This morning I went to the Y with my kids. I’d never been before and wow, super overstimulating.
I saw another mom in the family locker room and mumbled something about not knowing what I was doing and she told me everything I needed to know. FTW.
Mothers, not unlike any large group of women, can be harsh, judge-y and mean. But more often, they are supportive and helpful, especially of one another.
Go Team Mom!
Stephanie left me and moved, so in her honor I went to the pool today.
I don’t “swim”.
However, water jogging is super good when you’re trying to nail that whole “running while striking on the forefoot” thing.

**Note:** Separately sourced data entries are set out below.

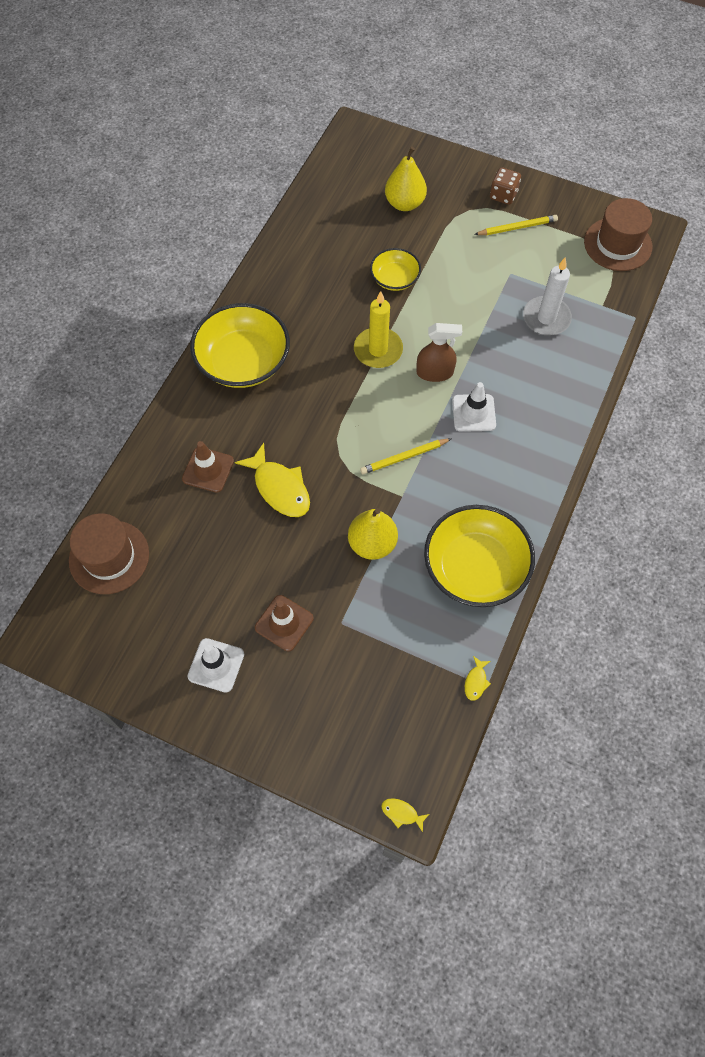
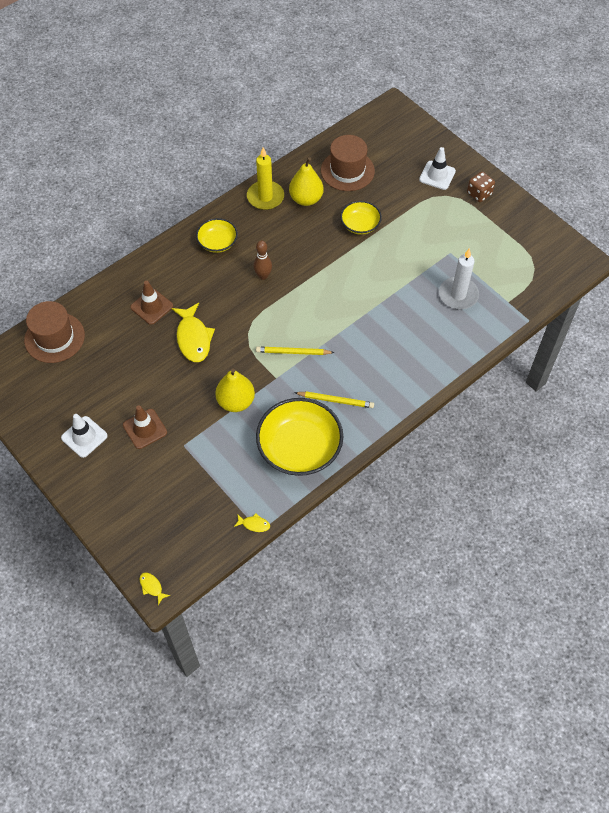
camera: 25 degrees right, 5 degrees down
yellow bowl [190,303,290,388] -> yellow bowl [196,218,238,253], size x0.55
yellow candle [354,291,403,368] -> yellow candle moved to [247,147,284,210]
yellow pear [385,147,427,211] -> yellow pear moved to [289,157,324,206]
brown spray bottle [416,323,462,382] -> none
white traffic cone [452,382,496,432] -> white traffic cone moved to [419,147,456,190]
yellow fish [465,656,491,701] -> yellow fish turned 120 degrees counterclockwise [234,513,270,532]
yellow pencil [474,215,558,235] -> yellow pencil moved to [294,392,374,408]
brown hat [584,198,652,271] -> brown hat moved to [321,135,375,191]
none -> brown bowling pin [253,240,272,280]

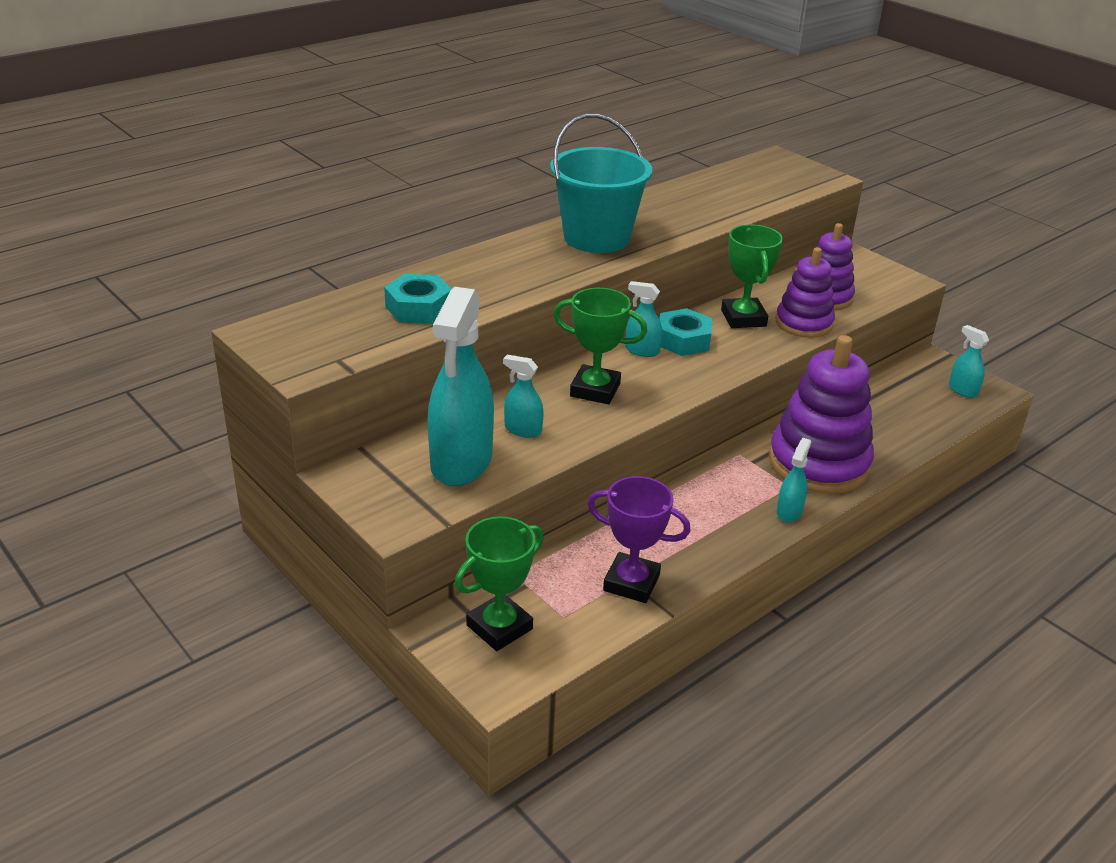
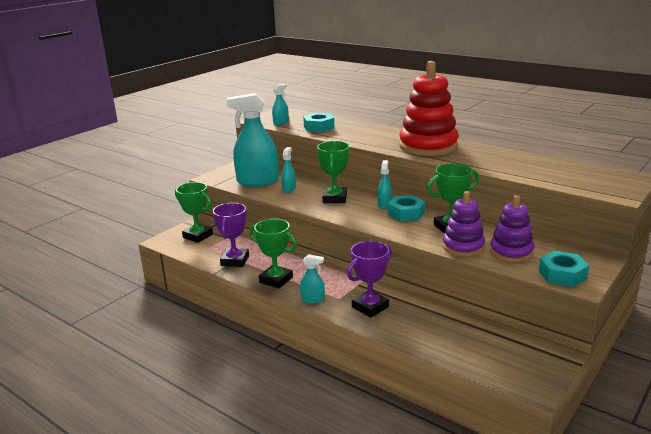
camera: 80 degrees right, 10 degrees down
turquoise bucket [550,113,652,253] -> red stacking toy [399,61,459,156]
purple stacking toy [769,335,874,494] -> purple trophy [347,241,392,318]
turquoise spray bottle [949,325,989,398] -> turquoise spray bottle moved to [272,84,289,125]
none -> green trophy [250,219,297,289]
none -> turquoise nut [538,251,589,287]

So, I tell myself I’m working on form while giving my joints a break.
Literal fruit snacks
(Pears and blueberries… SOMEONE here is backed up, can you tell?)
I did a crazy thing today.
I went on a ropes course with zip lines and crap.
Have I mentioned I’m scared of heights?
It was physically tough, I sweated a lot, and there were many, many moments of what is/was possibly the greatest terror I’ve ever experienced in my life.
However, I’m glad I did it.
Life for the win!
(I went with my friend Alanna, seen in the photos in purple, who made the damn thing look easy and had the gall to ask the awkward teen safety guy if the next harder course was do-able!)
I should get some sort of gold star or something.